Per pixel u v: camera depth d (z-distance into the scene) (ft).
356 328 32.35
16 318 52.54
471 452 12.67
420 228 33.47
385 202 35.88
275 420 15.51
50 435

» EXERCISE DETAILS: Take the records above and copy them out exactly.

» FINISHED EXERCISE:
Per pixel u v: camera depth d (z-distance into the scene) (ft).
356 328 32.35
16 318 52.54
471 452 12.67
420 228 33.47
385 202 35.88
275 420 15.51
50 435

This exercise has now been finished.